The myDAQ portable instrumentation device is designed by NI and incorporates Texas Instruments analogue circuits such as data converters, amplifiers and interface and power management components.
The hardware integrates with NI LabVIEW graphical development software and enables interaction with real analogue circuits, sensor measurements and signal processing.
The device is pocket sized and powered by usb connection and, according to NI, can be used for engineering students to experiment during homework assignments.

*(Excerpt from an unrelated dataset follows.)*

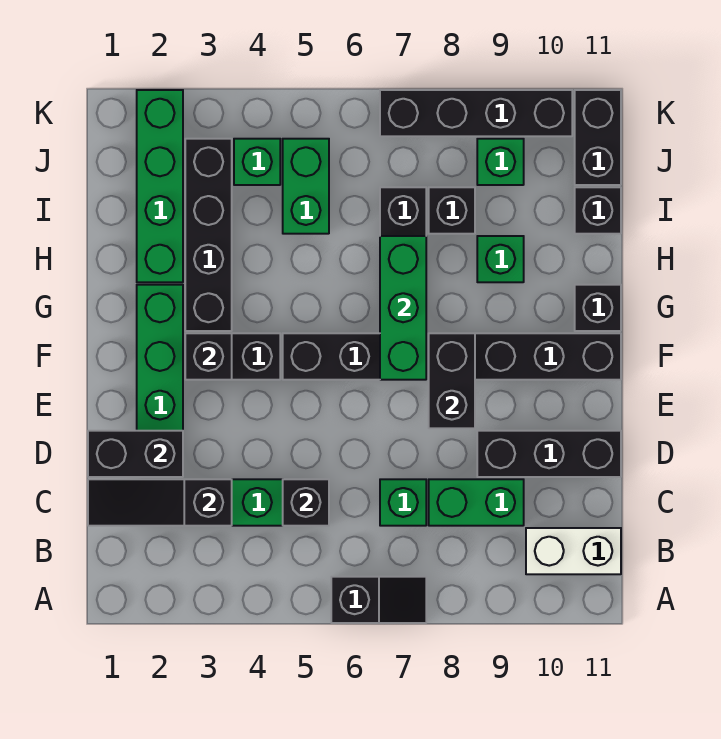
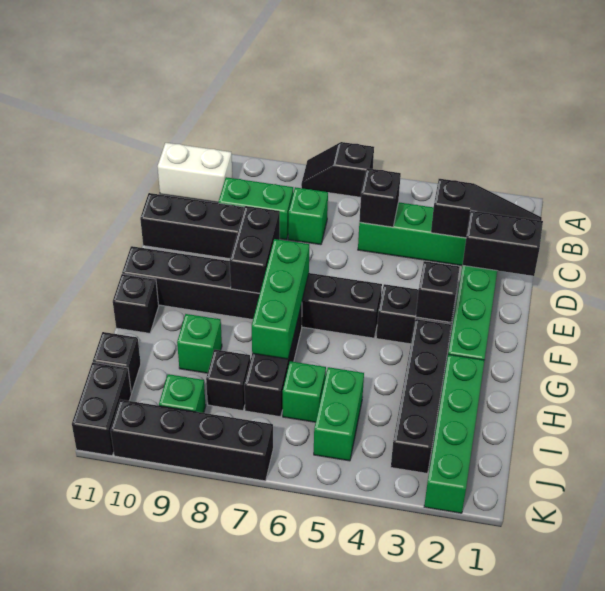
green brick J4 level 1 -> green brick I6 level 1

Students are provided with eight LabVIEW software based instruments including a digital multimeter, oscilloscope, function generator, Bode analyser, dynamic signal analyser, arbitrary waveform generator, digital reader and digital writer.
"Students need exposure to real circuits and hardware, but the problem for engineering professors is trying to meet the increasing cost of providing real electronics with continually tighter budgets," said Dr Tony Ambler, chairman of electrical and computer engineering at The University of Texas, Austin. "NI myDAQ is inexpensive enough for every student to have their own, plug it into their laptop at home, in the dorm or in the park, and experiment with the real electronics all around them, without using lab time or lab equipment."
When combined with LabVIEW on a pc, NI says the device allows students to learn core concepts in engineering curricula that include analogue circuits, sensor measurements and signals and systems courses. A number of universities throughout the US are already developing myDAQ curricula and NI is making these and other resources available to educational institutions and students.